Text extract —

— Start —

Velocity autocorrelation function and phonon DOS

Correlation and power spectrum

Here are some (textbook) notes about correlation, which you should read in order to understand how the phonon DOS (= vibrational density of states = power spectrum of the atomic velocities) is calculated in pwtools (see pydos).

The cross-correlation theorem for the two-sided correlation:

corr(a,b) = ifft(fft(a)*fft(b).conj())

If a == b, then this reduces to the special case of the Wiener-Khinchin theorem (autocorrelation of a):

corr(a,a) = ifft(abs(fft(a))**2)

where the power spectrum of a is simply:

fft(corr(a,a)) == abs(fft(a))**2

Both theorems assume periodic data, i.e. a and b repeat after nstep points. To deal with non-periodic data, we use zero-padding with nstep-1 points at the end of a before fft. Therefore, the correlated signal is 2*nstep-1 points long (“two-sided correlation”) and contains the correlations for positive and negative lags. Since the autocorrelation function is symmetric around lag=0, we return 0 … +lag in pwtools.signal.acorr(). To compare that with scipy.signal.correlate(a,a,'full'), we need to mirror the result at lag=0 again.

— End —

Records supplied —
— Start —

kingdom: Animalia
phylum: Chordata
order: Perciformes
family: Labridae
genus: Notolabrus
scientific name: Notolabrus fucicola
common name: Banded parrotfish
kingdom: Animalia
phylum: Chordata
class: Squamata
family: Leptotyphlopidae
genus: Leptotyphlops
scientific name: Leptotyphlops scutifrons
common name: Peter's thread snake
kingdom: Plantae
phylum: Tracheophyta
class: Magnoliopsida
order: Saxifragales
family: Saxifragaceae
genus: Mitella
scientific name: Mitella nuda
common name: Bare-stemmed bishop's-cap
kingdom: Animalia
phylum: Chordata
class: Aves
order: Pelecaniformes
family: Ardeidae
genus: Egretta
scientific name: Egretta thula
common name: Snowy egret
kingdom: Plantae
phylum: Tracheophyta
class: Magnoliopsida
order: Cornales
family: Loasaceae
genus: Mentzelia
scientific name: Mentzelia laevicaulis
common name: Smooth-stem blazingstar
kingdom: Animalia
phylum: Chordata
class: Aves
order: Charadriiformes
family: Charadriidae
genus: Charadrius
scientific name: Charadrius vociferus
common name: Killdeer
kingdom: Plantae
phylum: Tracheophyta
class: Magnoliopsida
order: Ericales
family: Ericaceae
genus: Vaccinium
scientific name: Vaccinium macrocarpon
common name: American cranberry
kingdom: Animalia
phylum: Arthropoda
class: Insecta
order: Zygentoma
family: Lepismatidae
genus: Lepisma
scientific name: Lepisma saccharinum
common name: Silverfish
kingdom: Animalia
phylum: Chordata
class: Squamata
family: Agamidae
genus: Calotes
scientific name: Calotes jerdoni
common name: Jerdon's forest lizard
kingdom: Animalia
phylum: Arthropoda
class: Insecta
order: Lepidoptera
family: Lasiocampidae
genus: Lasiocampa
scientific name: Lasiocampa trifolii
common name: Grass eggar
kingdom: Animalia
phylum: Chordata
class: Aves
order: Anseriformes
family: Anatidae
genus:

— End —

Exercises —
1. List every formula the phonon DOS notes write in code notation.
2. Write the next part of the phonon DOS notes, picking up after their final sentence.
The records were drawn from a separate source.

Final results —
1.
corr(a,b) = ifft(fft(a)*fft(b).conj())
corr(a,a) = ifft(abs(fft(a))**2)
fft(corr(a,a)) == abs(fft(a))**2

2.
Here are these equalities with discrete data. Note that due to the way in which fft/ifft packs the data in the returned array, we need to do some slicing + mirror tricks to get it right. In each example, the arrays c1,c2,c3 and p1,p2 are the same and for corr(v,v) we use acorr(v) here.

Two-sided correlation for -lag…0…+lag:

>>> from pwtools.signal import pad_zeros, welch, mirror, acorr
>>> from scipy.signal import correlate
>>> from scipy.fftpack import fft,ifft
>>> pad=lambda x: pad_zeros(x, nadd=len(x)-1)
>>> n=500; w=welch(n)
>>> t=linspace(0,1,n); dt=t[1]-t[0]
>>> v=np.array([sin(2*pi*f*t + rand()*2*pi) for f in rand(10)*100]).sum(0)
>>> f=np.fft.fftfreq(2*n-1, dt)[:n]
>>> figure(); plot(t,v); title('signal')

>>> c1=mirror(ifft(abs(fft(pad(v)))**2.0)[:n].real)
>>> c2=correlate(v,v,'full')
>>> c3=mirror(acorr(v,norm=False))
>>> figure(); plot(c1, label='fft'); plot(c2, label='scipy'); \
... plot(c3, label='acorr'); title('corr'); legend()

and the power spectra as fft(corr(v,v)), now one-sided:

>>> p1=(abs(fft(pad(v)))**2.0)[:n]
>>> p2=(abs(fft(mirror(acorr(v,norm=False)))))[:n]
>>> figure(); plot(f,p1, label='fft'); plot(f,p2, label='acorr'); \
... title('spectrum'); legend()

also with a Welch window:

>>> p1=(abs(fft(pad(v*w)))**2.0)[:n]
>>> p2=(abs(fft(mirror(acorr(v*w,norm=False)))))[:n]
>>> figure(); plot(f,p1, label='fft'); plot(f,p2, label='acorr'); \
... title('spectrum welch'); legend()

The zero-padding before fft is manadatory! It is also done inside scipy.signal.correlate().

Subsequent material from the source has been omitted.